La storia del vademecum inizia lo scorso gennaio, quanto il ministro Blanquer ha nominato un “consiglio di saggi sulla laicità”, un gruppo di esperti con opinioni differenti sul tema, coordinato dalla sociologa ed esperta di storia delle religioni Dominique Schnapper. Il documento esce in un periodo caldo per il governo francese. Pochi giorni fa, la questione del velo islamico è esplosa nuovamente a livello nazionale: la miccia è stata accesa dalla presenza in tv di Maryam Pougetoux, studentessa ventenne della Sorbona e rappresentante dell'Unef, l'unione studentesca più importante di Francia. La ragazza sta manifestando contro l'introduzione del numero chiuso nelle università del Paese. Ma a creare scalpore non è questo, quanto il fatto che Maryam porta avanti la sua battaglia indossando l'hijab.

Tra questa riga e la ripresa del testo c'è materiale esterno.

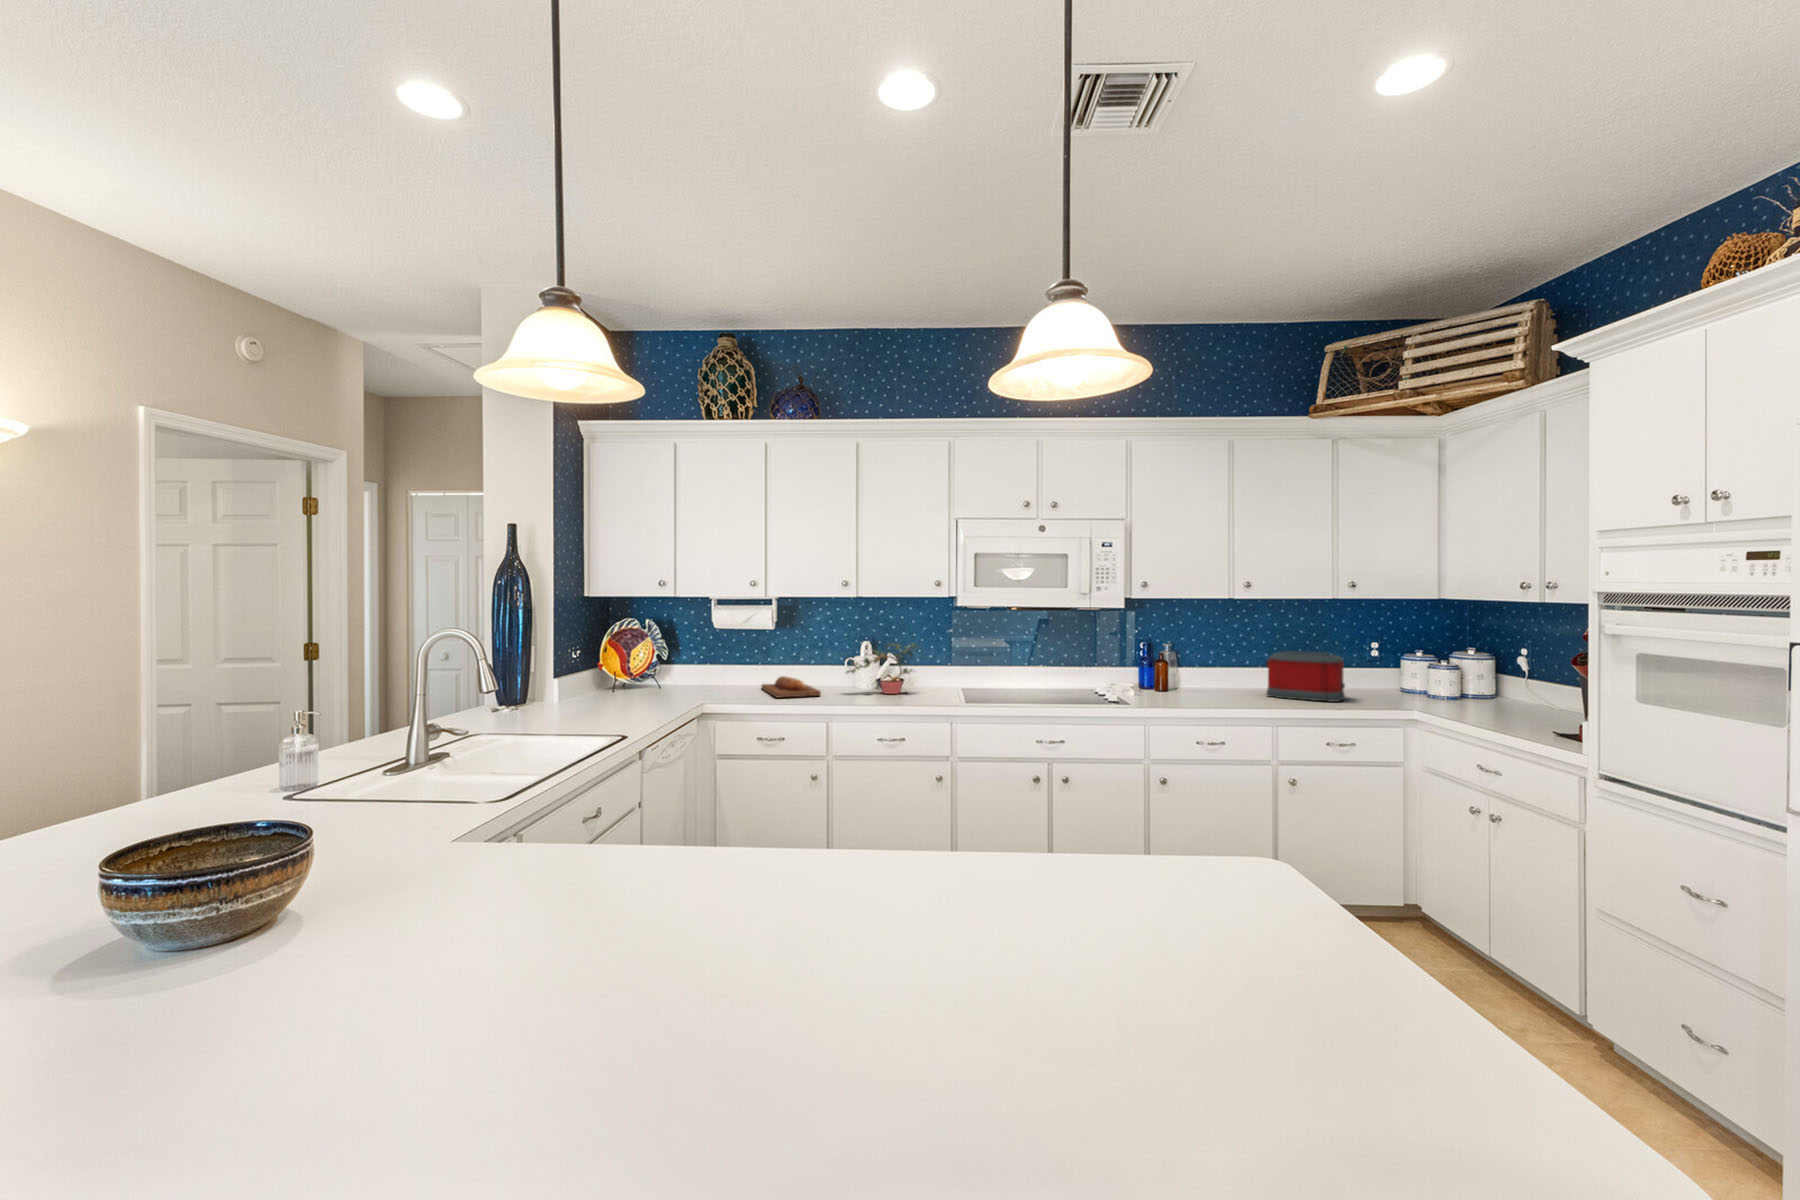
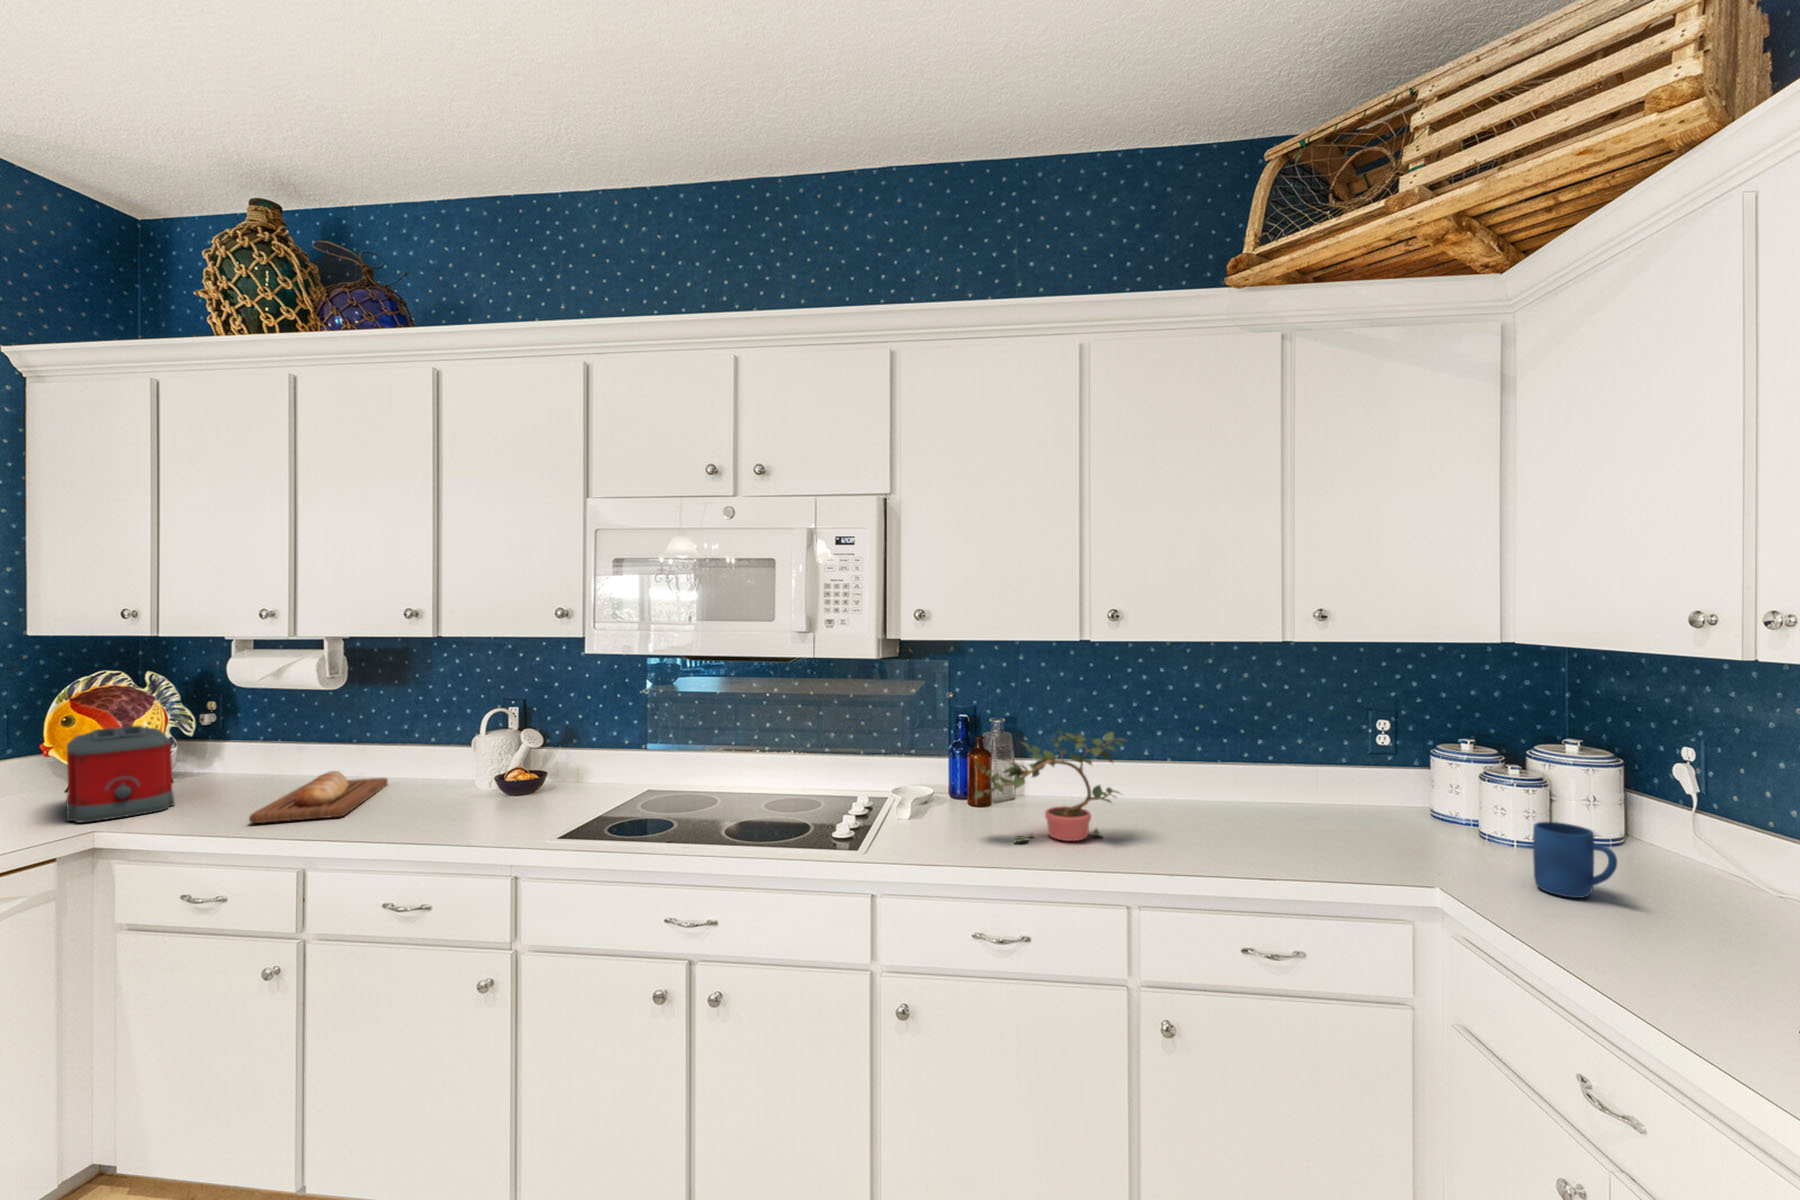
potted plant: present [847,643,917,694] -> present [974,730,1125,842]
toaster: present [1265,651,1345,702] -> present [66,726,175,822]
mug: none [1456,681,1492,711] -> present [1533,822,1617,898]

Il ministro degli Interni Gérard Collomb ha bollato la scelta di indossare il velo come una «provocazione», perché questo indumento sarebbe uno dei simboli dell'Isis, e ha dichiarato: «Non possiamo lasciare che questo sia un segno di volontà identitaria, qualcosa che mostra che si è diversi dalla società francese». Marlène Schiappa, ministro per la Parità di genere, ha rincarato la dose: «La vedo come una forma di promozione dell'islam politico», facendo notare un'incompatibilità tra l'hijab e i valori progressisti che l'Unef porta avanti da decenni. Ma Mryam non ci sta e ribatte in un'intervista a Buzzfeed: «Il mio velo non è un simbolo politico, difendo tutte le donne che vogliano indossarlo o meno. Il femminismo? Non ne esiste uno solo, sono tanti e vari».